Gitsync dataset with secret
spec:
    gitsync:
      secret:  image-pull
    type:      git
    url:       repo: xxx/myrepo
Spec:
- gitsync.secret: A secret is used for pulling a dataset from repo.
Container Mount Point /gitsync/myrepo.
Symlinks ln -s /gitsync/myrepo/myrepo /dataset/myrepo.
Gitsync dataset with homeSymlink
Annotations:  dataset.primehub.io/homeSymlink: true
Spec:
    Type:      git
    URL:       repo: xxx/myrepo
Container Mount Point /gitsync/myrepo.
Symlinks
- ln -s /gitsync/myrepo/myrepo /dataset/myrepo.
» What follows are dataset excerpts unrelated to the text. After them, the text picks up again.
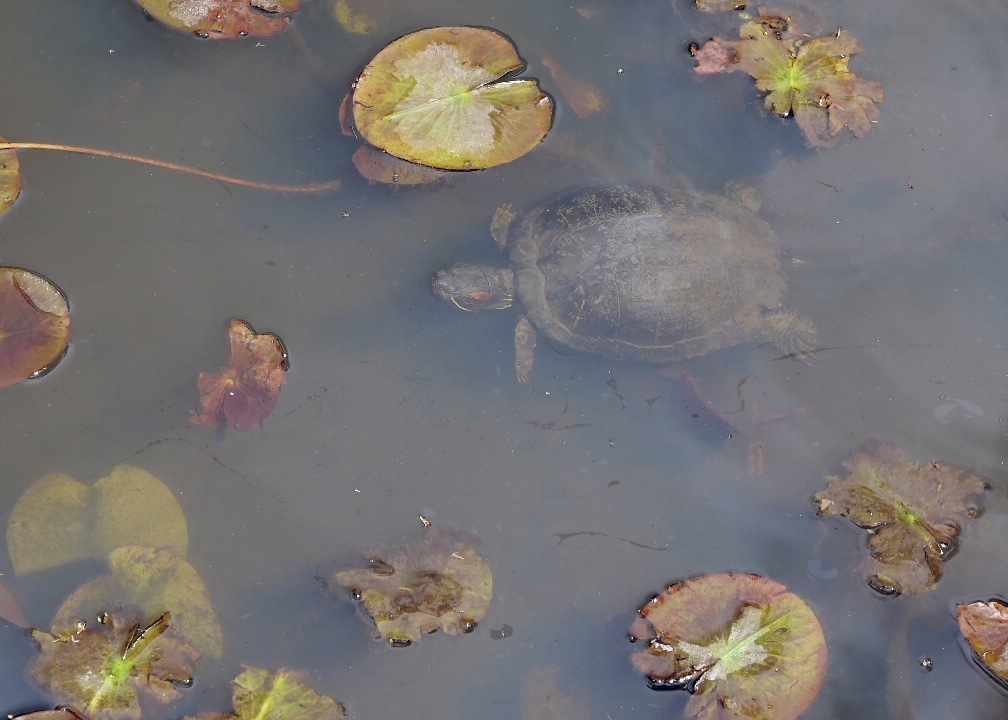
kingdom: Animalia
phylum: Chordata
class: Testudines
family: Emydidae
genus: Trachemys
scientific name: Trachemys scripta
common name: Slider
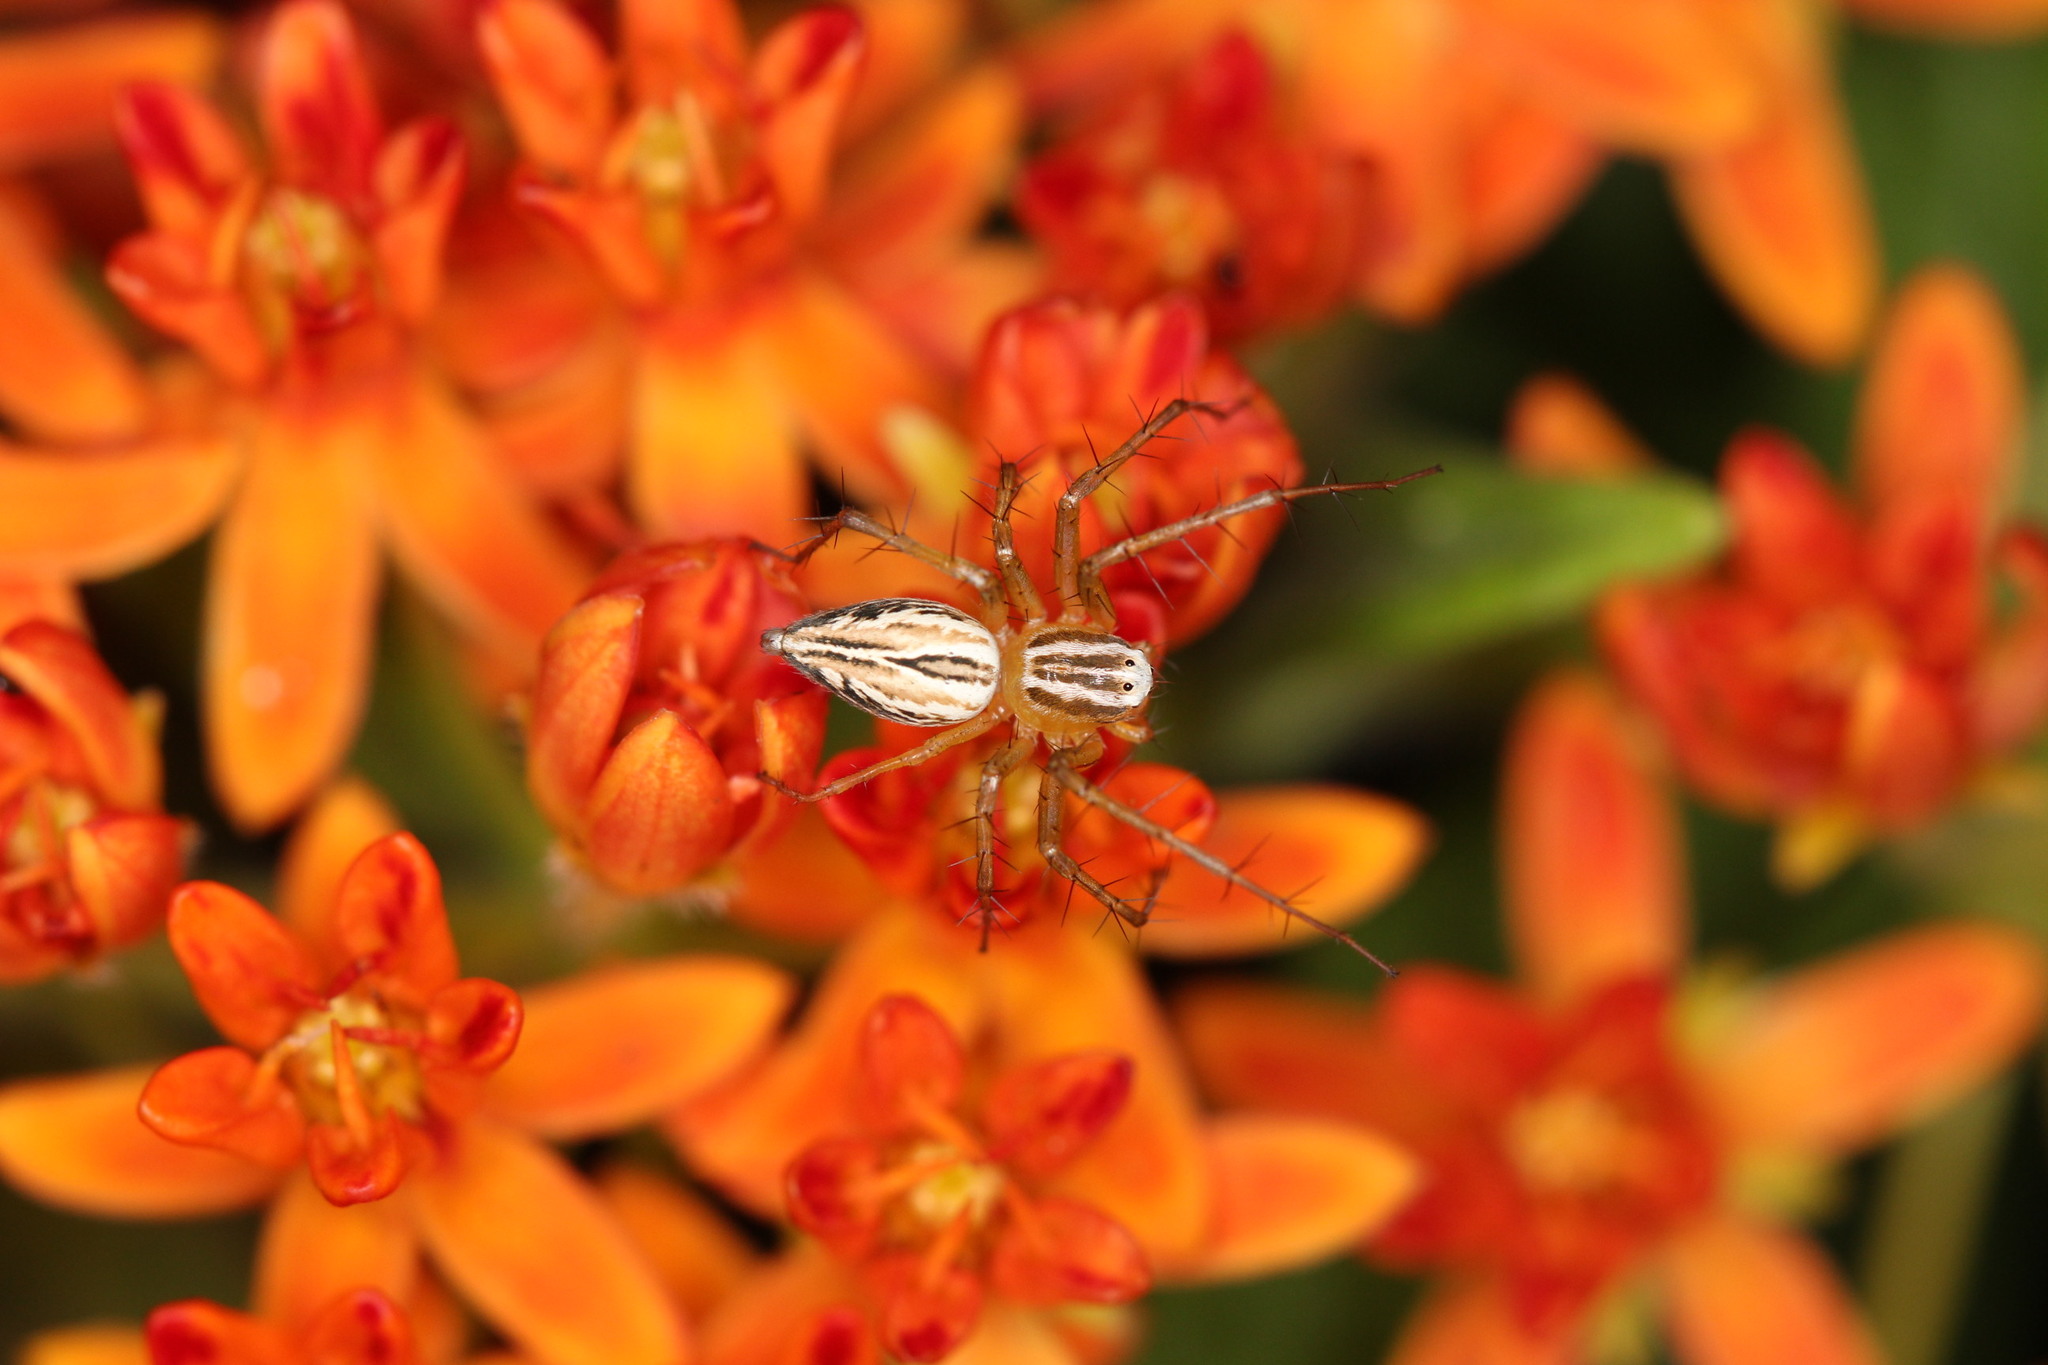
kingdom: Animalia
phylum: Arthropoda
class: Arachnida
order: Araneae
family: Oxyopidae
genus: Oxyopes
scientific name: Oxyopes salticus
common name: Lynx spiders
- ln -s /dataset/myrepo ~/myrepo.
Gitsync dataset with mountRoot
annotations:  
    dataset.primehub.io/mountRoot: /foo/bar
spec:
    type:      git
    url:       repo: xxx/myrepo
Container Mount Point /gitsync/myrepo.
Symlinks ln -s /gitsync/myrepo/myrepo /foo/bar/myrepo.
Gitsync dataset with homeSymlink and mountRoot
annotations: 
    dataset.primehub.io/homeSymlink: true
    dataset.primehub.io/mountRoot: /foo/bar
spec:
    type:      git
    url:       repo: xxx/myrepo
Container Mount Point /gitsync/myrepo.
Symlinks
- ln -s /gitsync/myrepo/myrepo /foo/bar/myrepo.
- ln -s /foo/bar/myrepo ~/myrepo.
Basic env
Taking environment variables as datasets.
spec:
  variables:
    MYSQLDB: sql_mine
Spec:
- variables: variables in- key/valuepair.